### Task item A
Translate this sentence from the text about mountain weather and a garden into Spanish: "Anything over 60 is my excuse to open the windows and let the air through."
### Task item B
Repeat, word for word, the passage of the text about mountain weather and a garden from "It's a warm" up to and including "the Colorado Rockies.".
━━ Text shown ━━
Day before yesterday, the overnight low was -30F; last night it was -18F. Tonight's low will be around zero, which counts as a warming trend.
The river is loaded with ice dams, so much of the lower reaches of town are inundated with something ranging between ice water and ice... glacier milch, more or less kinda sorta but not really. We're high enough above the river that it's not going to bother us at all.
I suppose I could and maybe should say more, but I'd much rather find that warm spot between my flannel sheets and next to my adorable wife.
Be well.
It's a warm enough day, for here and now, with a light breeze and an outdoor temperature of 61 degrees. Anything over 60 is my excuse to open the windows and let the air through. In the front, out the back -- until evening, when it reverses. I just love mountain air convection currents, especially in Summer when the daytime temperature can reach into the 90s and the downslope evening convection current comes to cool everything off again.
There is almost certainly still more snow between us and (what ought to be) planting time. Many of my remote acquaintances are already planting, some are already harvesting radishes and a few salad greens, but it's a month away yet for us here at 6250' on the Western Slope of the Colorado Rockies.
I'm not planting this year as the landlady/slumlord has decided that I shouldn't make use of the ground where my 2500 square foot garden once was. We don't know why she came to that decision; the story she gave me is nothing like the one she gave to a neighbor. A couple nights ago, right around sunset, a big dog wandered over and deposited his calling card right in the middle of what used to be my garden. My first feeling was outrage, momentarily, but then I realized that it's not my problem. I'll never again plant that ground that I worked so hard to improve for my beautiful organic vegetable and herb garden, the earthworm populations in the soil will dwindle, the ladybugs, dragonflies, damselflies, wasps, toads, snakes, robins, sparrows, et al. will not find it such a happy hunting ground as it once was, and some day (probably soon) it'll all be under either concrete or a damnable lawn full of pesticide, herbicide, and chemical fertilizers -- perfectly unfit for living things.
━━━
━━ Excerpted data ━━
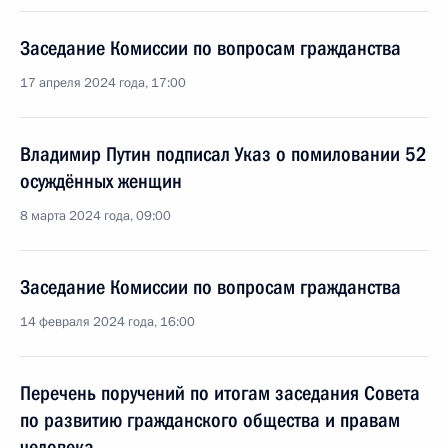
Заседание Комиссии по вопросам гражданства
17 апреля 2024 года, 17:00
Владимир Путин подписал Указ о помиловании 52
осуждённых женщин
8 марта 2024 года, 09:00
Заседание Комиссии по вопросам гражданства
14 февраля 2024 года, 16:00
Перечень поручений по итогам заседания Совета
по развитию гражданского общества и правам
человека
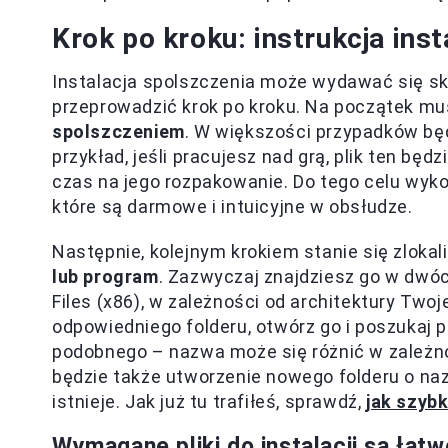
Krok po kroku: instrukcja inst
Instalacja spolszczenia może wydawać się sk
przeprowadzić krok po kroku. Na początek mu
spolszczeniem
. W większości przypadków będz
przykład, jeśli pracujesz nad grą, plik ten będ
czas na jego rozpakowanie. Do tego celu wykor
które są darmowe i intuicyjne w obsłudze.
Następnie, kolejnym krokiem stanie się zloka
lub program
. Zazwyczaj znajdziesz go w dwóc
Files (x86), w zależności od architektury Two
odpowiedniego folderu, otwórz go i poszukaj po
podobnego – nazwa może się różnić w zależno
będzie także utworzenie nowego folderu o nazwi
istnieje. Jak już tu trafiłeś, sprawdź,
jak szyb
Wymagane pliki do instalacji są łat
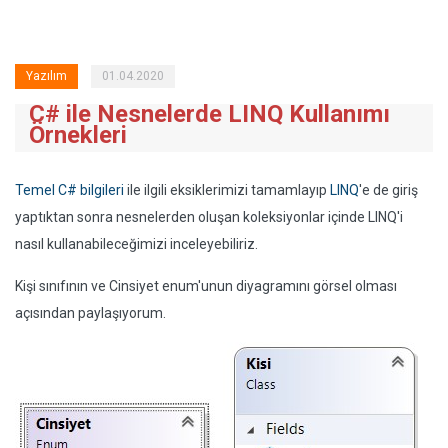
Yazılım
01.04.2020
C# ile Nesnelerde LINQ Kullanımı
Örnekleri
Temel C# bilgileri
ile ilgili eksiklerimizi tamamlayıp
LINQ
'e de giriş
yaptıktan sonra nesnelerden oluşan koleksiyonlar içinde LINQ'i
nasıl kullanabileceğimizi inceleyebiliriz.
Kişi sınıfının ve Cinsiyet enum'unun diyagramını görsel olması
açısından paylaşıyorum.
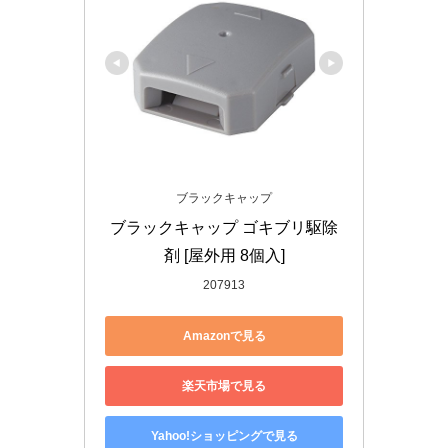
ブラックキャップ
ブラックキャップ ゴキブリ駆除
剤 [屋外用 8個入]
207913
Amazonで見る
楽天市場で見る
Yahoo!ショッピングで見る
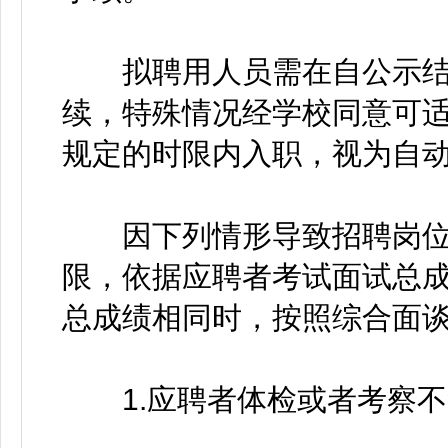
拟聘用人员需在自公示结束
续，特殊情况经学校同意可适
规定的时限内入职，视为自
因下列情形导致招聘岗位
限，依据应聘者考试面试总
总成绩相同时，按照综合面
1.应聘者体检或者考察不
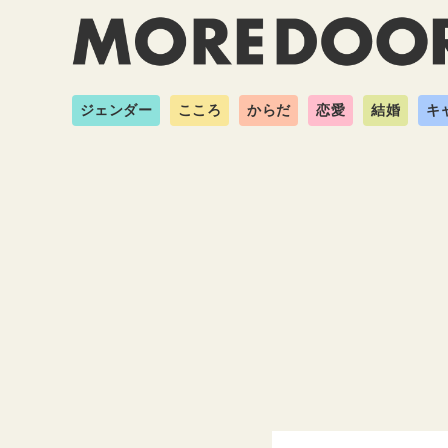
ジェンダー
こころ
からだ
恋愛
結婚
キ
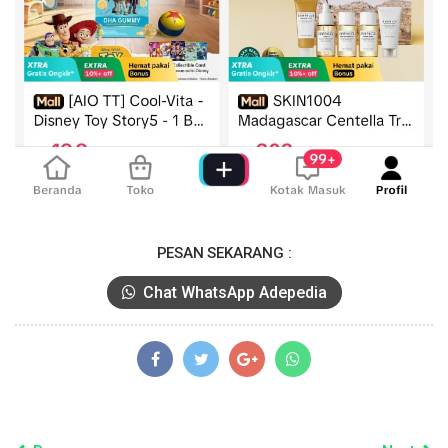
PESAN SEKARANG :
Chat WhatsApp Adepedia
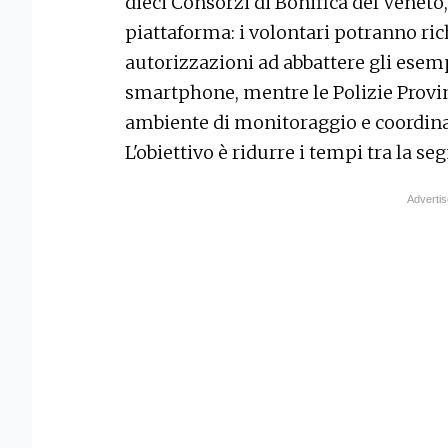
dieci Consorzi di Bonifica del Veneto
piattaforma: i volontari potranno rich
autorizzazioni ad abbattere gli esem
smartphone, mentre le Polizie Provin
ambiente di monitoraggio e coordi
L'obiettivo è ridurre i tempi tra la se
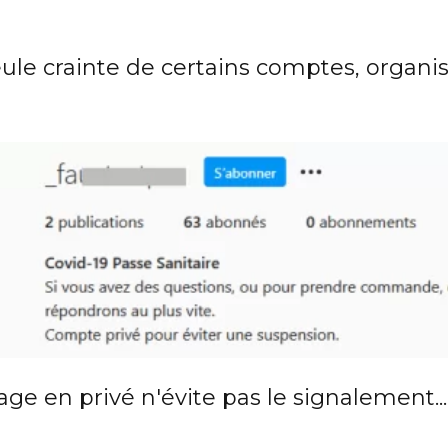
seule crainte de certains comptes, organi
ge en privé n'évite pas le signalement...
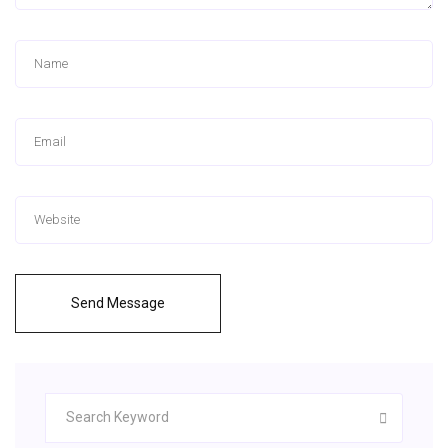
Send Message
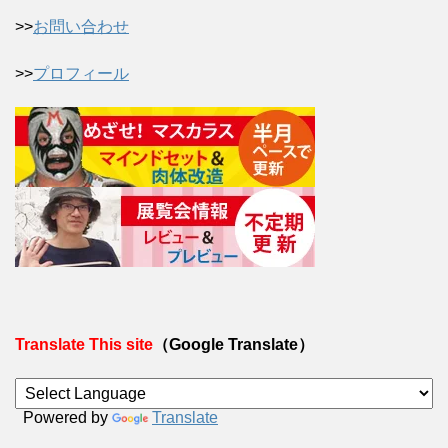
>>
お問い合わせ
>>
プロフィール
Translate This site
（Google Translate）
Powered by
Translate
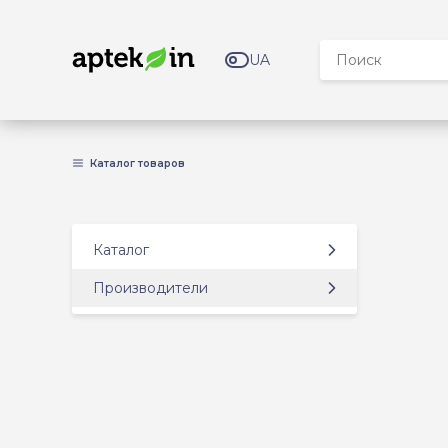
UA
Каталог товаров
Каталог
Производители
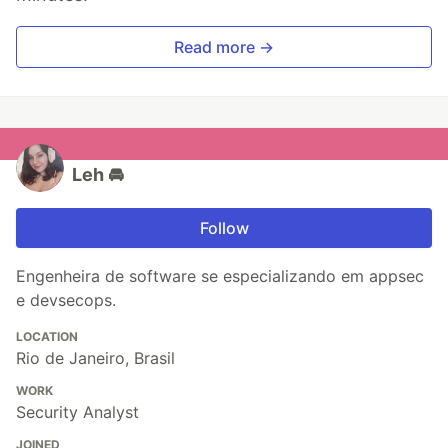
Read more →
Leh 🚘
Follow
Engenheira de software se especializando em appsec
e devsecops.
LOCATION
Rio de Janeiro, Brasil
WORK
Security Analyst
JOINED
━━━
### Reply A
Cualquier temperatura por encima de 60 es mi excusa para abrir las ventanas y dejar que corra el aire.

### Reply B
It's a warm enough day, for here and now, with a light breeze and an outdoor temperature of 61 degrees. Anything over 60 is my excuse to open the windows and let the air through. In the front, out the back -- until evening, when it reverses. I just love mountain air convection currents, especially in Summer when the daytime temperature can reach into the 90s and the downslope evening convection current comes to cool everything off again.
There is almost certainly still more snow between us and (what ought to be) planting time. Many of my remote acquaintances are already planting, some are already harvesting radishes and a few salad greens, but it's a month away yet for us here at 6250' on the Western Slope of the Colorado Rockies.